__Aim__
Copy the data word for word, starting with the line that contains "Rendered at 2001 by 1125 pixels." and going on through the line that contains "list The area".

__Given information__
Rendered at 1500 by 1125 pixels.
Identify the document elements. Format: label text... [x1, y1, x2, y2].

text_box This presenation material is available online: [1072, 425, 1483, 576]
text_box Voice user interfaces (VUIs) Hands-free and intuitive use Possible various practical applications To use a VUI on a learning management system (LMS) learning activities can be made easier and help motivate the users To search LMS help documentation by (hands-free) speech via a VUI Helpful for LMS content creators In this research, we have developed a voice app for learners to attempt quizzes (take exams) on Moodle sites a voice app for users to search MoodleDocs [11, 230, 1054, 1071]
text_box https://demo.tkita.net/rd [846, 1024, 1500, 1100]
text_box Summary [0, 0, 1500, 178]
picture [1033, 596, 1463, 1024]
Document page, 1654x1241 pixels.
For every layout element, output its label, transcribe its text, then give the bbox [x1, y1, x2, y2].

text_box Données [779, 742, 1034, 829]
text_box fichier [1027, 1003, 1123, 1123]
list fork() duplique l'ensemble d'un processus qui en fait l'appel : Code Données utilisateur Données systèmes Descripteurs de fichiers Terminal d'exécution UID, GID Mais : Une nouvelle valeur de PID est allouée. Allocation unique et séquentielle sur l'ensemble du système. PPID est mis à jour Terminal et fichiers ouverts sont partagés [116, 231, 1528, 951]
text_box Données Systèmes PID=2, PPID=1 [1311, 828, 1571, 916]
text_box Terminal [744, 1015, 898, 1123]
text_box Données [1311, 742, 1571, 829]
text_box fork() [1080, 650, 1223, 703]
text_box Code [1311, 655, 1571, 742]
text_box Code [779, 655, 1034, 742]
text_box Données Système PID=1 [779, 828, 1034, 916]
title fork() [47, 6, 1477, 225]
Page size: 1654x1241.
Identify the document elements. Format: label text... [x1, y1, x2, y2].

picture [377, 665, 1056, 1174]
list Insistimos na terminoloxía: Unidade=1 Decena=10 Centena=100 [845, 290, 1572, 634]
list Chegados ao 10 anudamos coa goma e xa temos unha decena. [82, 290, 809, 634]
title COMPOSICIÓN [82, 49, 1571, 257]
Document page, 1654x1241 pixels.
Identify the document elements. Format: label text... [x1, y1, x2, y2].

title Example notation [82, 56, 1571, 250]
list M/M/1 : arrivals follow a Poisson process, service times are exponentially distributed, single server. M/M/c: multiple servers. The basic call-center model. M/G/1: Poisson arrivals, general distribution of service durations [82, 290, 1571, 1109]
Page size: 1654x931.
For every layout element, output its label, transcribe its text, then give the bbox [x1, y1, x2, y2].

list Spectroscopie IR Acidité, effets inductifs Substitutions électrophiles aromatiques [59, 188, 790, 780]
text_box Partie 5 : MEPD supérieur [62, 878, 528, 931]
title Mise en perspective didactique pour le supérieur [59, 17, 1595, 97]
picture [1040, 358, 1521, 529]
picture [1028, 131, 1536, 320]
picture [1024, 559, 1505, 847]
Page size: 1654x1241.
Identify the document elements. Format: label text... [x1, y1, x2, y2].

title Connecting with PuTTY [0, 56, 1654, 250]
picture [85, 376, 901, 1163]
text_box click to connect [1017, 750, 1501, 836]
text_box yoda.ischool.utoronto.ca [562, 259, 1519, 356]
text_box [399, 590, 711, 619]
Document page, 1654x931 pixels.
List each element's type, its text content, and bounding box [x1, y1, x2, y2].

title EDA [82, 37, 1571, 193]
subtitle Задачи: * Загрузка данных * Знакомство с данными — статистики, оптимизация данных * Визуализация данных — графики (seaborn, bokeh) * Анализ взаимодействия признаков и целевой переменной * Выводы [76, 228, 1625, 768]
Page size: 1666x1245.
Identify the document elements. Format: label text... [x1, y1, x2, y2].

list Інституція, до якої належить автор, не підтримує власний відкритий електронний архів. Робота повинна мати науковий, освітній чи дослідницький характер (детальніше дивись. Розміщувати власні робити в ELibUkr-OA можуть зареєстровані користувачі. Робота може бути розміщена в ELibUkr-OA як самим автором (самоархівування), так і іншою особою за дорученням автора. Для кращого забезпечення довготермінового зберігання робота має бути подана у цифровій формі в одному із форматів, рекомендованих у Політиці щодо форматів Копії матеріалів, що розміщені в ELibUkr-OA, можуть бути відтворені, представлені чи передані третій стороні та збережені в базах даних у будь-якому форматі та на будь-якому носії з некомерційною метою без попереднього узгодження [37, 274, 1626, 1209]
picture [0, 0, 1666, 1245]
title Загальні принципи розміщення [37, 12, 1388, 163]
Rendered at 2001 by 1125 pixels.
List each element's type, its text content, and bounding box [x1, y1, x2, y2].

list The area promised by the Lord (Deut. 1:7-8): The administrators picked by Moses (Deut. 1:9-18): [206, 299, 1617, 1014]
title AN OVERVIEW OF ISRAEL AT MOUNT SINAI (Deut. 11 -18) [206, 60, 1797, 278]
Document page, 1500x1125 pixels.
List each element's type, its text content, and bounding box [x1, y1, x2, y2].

__Solution__
Rendered at 2001 by 1125 pixels.
List each element's type, its text content, and bounding box [x1, y1, x2, y2].

list The area promised by the Lord (Deut. 1:7-8): The administrators picked by Moses (Deut. 1:9-18): [206, 299, 1617, 1014]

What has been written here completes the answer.